In 2014, Justin joined his partner, Anna, in managing a large-scale agroforestry project known as the American Ginseng Pharm. They’ve planted 250 acres of ginseng, making it the largest wild-simulated ginseng farm in the world. They also grow a wide range of rare, native heirloom fruit- and nut-bearing trees like American Plum and Black Walnut.
From a young age, Justin was curious about indigenous culture:
When I was 8 or 9, it dawned on me that the people who would know the most about the land, where I lived—up and down the Hudson Valley—are native peoples. My lifelong passion became trying to understand indigenous culture and history in the Hudson Valley and eastern North America as a whole.
Justin’s knowledge of indigenous traditions and practices comes from sifting through archives of material from the past 500 years, plus archeological studies and unpublished ethnographical field notes to really understand and reconstruct people’s way of life in the Hudson Valley in the pre-contact period. Justin has connections and relationships with descendants of Hudson Valley tribes, mostly in the current Moraviantown Reserve in Ontario.
Justin invites indigenous communities down from Canada a couple times a year to visit their ancestral lands, taking them to sites of known concentrated communities.

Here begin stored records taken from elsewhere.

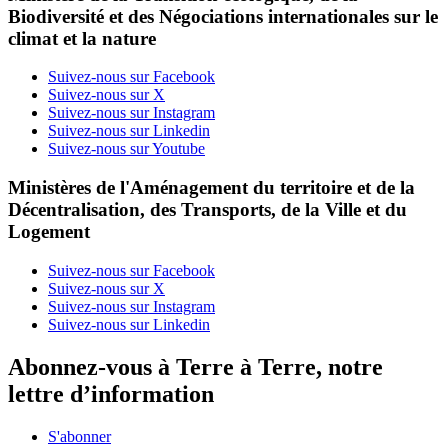
Biodiversité et des Négociations internationales sur le
climat et la nature
Suivez-nous sur Facebook
Suivez-nous sur X
Suivez-nous sur Instagram
Suivez-nous sur Linkedin
Suivez-nous sur Youtube
Ministères de l'Aménagement du territoire et de la
Décentralisation, des Transports, de la Ville et du
Logement
Suivez-nous sur Facebook
Suivez-nous sur X
Suivez-nous sur Instagram
Suivez-nous sur Linkedin
Abonnez-vous à Terre à Terre, notre
lettre d’information
S'abonner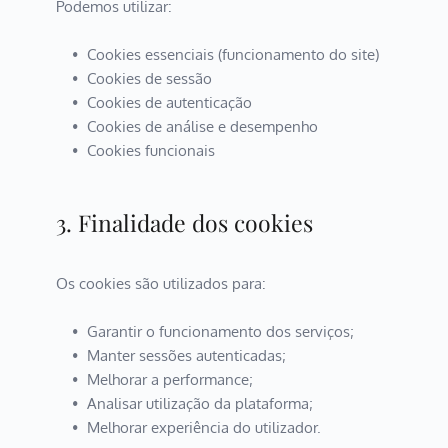
Podemos utilizar:
Cookies essenciais (funcionamento do site)
Cookies de sessão
Cookies de autenticação
Cookies de análise e desempenho
Cookies funcionais
3. Finalidade dos cookies
Os cookies são utilizados para:
Garantir o funcionamento dos serviços;
Manter sessões autenticadas;
Melhorar a performance;
Analisar utilização da plataforma;
Melhorar experiência do utilizador.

The point of Wild Hudson Valley is more than just environmental education; it’s about connecting people to the history of the human relationship with the land here, and also with the contemporary communities of the Hudson Valley’s native people. They don’t live here any longer but their descendants live in Ontario, Wisconsin, and Oklahoma, and there’s just a general lack of awareness and knowledge about their history.

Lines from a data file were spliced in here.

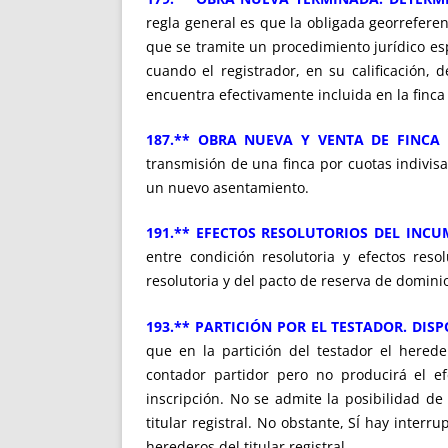
regla general es que la obligada georreferen
que se tramite un procedimiento jurídico espe
cuando el registrador, en su calificación, 
encuentra efectivamente incluida en la finca
187.** OBRA NUEVA Y VENTA DE FINCA
transmisión de una finca por cuotas indivis
un nuevo asentamiento.
191.** EFECTOS RESOLUTORIOS DEL INC
entre condición resolutoria y efectos reso
resolutoria y del pacto de reserva de domini
193.** PARTICIÓN POR EL TESTADOR. DIS
que en la partición del testador el herede
contador partidor pero no producirá el ef
inscripción. No se admite la posibilidad 
titular registral. No obstante, SÍ hay inter
herederos del titular registral.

Currently, a lot of people in the Hudson Valley care about indigenous engagement and are hungry to know about native history. Justin recounts a few of his recent land consultations where landowners are itching to learn sustainable land management practices and teach them to the broader Hudson Valley region.

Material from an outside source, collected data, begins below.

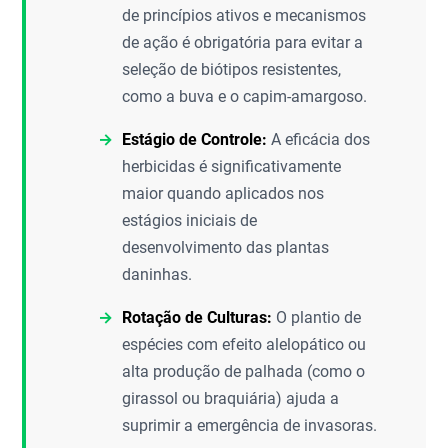
de princípios ativos e mecanismos
de ação é obrigatória para evitar a
seleção de biótipos resistentes,
como a buva e o capim-amargoso.
Estágio de Controle:
A eficácia dos
herbicidas é significativamente
maior quando aplicados nos
estágios iniciais de
desenvolvimento das plantas
daninhas.
Rotação de Culturas:
O plantio de
espécies com efeito alelopático ou
alta produção de palhada (como o
girassol ou braquiária) ajuda a
suprimir a emergência de invasoras.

Justin hopes to create an example landscape of native species where people can visit, camp, and learn about the native history of the Hudson Valley through plants. This act of re-wilding the region with native species brings back stories and relationships to the land that have often been forgotten through indigenous erasure. Justin’s goal is to remind us that indigenous people and plants of the Hudson Valley still exist, that they are just elsewhere with hopes of maybe one day returning to their ancestral land.